Problem: Pull every line containing the word "json" out of the material below.

Extracted entries:
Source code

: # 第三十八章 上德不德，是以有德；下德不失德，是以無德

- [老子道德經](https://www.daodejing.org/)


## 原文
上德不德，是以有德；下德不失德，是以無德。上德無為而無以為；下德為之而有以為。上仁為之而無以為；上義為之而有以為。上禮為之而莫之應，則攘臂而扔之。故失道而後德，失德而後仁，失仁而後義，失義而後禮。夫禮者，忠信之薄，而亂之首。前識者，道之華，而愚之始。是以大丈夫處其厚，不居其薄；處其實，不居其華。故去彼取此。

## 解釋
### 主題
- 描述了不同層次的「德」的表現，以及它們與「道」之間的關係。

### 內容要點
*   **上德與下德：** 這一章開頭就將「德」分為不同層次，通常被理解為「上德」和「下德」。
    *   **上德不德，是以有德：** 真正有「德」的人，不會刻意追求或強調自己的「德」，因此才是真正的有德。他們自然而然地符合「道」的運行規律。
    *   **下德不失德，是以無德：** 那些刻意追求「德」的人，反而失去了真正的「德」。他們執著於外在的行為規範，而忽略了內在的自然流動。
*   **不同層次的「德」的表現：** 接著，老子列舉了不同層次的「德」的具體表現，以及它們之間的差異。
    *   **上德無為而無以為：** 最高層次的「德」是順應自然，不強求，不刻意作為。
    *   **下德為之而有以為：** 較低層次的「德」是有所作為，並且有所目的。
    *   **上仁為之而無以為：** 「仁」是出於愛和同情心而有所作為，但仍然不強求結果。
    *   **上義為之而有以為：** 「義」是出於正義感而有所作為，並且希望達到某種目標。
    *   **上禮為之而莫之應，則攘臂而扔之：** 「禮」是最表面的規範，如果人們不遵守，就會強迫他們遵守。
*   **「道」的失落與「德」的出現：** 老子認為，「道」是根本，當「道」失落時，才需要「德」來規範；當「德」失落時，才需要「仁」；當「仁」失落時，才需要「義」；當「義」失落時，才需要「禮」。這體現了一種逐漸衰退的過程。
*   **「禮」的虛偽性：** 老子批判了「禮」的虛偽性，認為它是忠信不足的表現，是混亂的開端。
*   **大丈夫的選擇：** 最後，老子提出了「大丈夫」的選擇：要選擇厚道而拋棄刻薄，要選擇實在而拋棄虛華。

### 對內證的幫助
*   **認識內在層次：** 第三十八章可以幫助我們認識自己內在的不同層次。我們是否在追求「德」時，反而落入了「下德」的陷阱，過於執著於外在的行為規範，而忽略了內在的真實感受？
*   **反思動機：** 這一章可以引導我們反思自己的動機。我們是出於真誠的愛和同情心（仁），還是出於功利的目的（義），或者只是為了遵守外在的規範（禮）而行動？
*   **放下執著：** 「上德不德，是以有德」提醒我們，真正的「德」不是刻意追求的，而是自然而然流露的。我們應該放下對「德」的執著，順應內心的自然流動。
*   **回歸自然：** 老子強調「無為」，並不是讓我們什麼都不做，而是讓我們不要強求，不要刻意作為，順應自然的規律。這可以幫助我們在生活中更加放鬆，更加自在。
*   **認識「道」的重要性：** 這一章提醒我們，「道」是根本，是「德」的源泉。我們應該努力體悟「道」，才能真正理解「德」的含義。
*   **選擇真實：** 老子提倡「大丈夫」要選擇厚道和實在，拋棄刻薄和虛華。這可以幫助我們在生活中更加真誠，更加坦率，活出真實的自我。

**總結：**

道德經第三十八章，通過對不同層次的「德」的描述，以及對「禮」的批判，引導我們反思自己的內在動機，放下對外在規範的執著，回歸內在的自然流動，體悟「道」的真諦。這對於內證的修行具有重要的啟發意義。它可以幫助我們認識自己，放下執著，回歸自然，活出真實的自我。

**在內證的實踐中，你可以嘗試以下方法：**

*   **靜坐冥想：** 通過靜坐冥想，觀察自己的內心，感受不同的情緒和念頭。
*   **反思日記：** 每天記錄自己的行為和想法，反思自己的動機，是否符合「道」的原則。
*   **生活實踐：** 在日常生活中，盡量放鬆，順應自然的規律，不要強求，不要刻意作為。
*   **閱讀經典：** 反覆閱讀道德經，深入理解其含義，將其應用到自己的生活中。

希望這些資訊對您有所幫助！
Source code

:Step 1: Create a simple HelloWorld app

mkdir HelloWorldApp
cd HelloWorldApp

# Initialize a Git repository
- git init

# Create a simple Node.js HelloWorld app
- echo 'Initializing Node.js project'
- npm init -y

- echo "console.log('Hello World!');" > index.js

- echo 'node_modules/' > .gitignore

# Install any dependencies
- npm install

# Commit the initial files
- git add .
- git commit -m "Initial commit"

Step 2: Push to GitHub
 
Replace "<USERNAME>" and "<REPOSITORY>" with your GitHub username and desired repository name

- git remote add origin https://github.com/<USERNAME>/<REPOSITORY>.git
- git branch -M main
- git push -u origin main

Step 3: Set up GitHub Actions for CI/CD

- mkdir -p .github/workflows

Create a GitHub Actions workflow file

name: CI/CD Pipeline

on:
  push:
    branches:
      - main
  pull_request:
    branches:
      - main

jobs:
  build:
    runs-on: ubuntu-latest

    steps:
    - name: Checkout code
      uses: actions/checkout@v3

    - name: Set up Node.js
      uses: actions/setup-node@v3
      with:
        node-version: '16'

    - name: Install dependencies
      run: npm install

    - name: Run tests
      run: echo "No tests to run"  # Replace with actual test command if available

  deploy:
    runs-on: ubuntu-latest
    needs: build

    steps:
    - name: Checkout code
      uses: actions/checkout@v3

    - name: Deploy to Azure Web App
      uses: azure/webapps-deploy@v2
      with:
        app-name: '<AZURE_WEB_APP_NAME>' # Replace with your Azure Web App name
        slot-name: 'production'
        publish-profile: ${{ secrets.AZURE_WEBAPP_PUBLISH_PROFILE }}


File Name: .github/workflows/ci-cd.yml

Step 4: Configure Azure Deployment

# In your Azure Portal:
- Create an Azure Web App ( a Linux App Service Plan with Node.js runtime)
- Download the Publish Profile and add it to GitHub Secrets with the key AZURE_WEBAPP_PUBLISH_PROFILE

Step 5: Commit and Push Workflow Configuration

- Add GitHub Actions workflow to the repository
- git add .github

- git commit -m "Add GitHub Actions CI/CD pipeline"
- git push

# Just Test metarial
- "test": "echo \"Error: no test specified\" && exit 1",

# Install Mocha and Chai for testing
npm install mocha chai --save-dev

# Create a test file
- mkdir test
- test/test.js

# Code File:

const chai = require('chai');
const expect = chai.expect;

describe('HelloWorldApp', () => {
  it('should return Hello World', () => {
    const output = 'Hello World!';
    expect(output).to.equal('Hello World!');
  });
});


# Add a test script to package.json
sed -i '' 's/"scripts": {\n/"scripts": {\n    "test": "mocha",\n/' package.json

Exercise response:
# Add a test script to package.json
sed -i '' 's/"scripts": {\n/"scripts": {\n    "test": "mocha",\n/' package.json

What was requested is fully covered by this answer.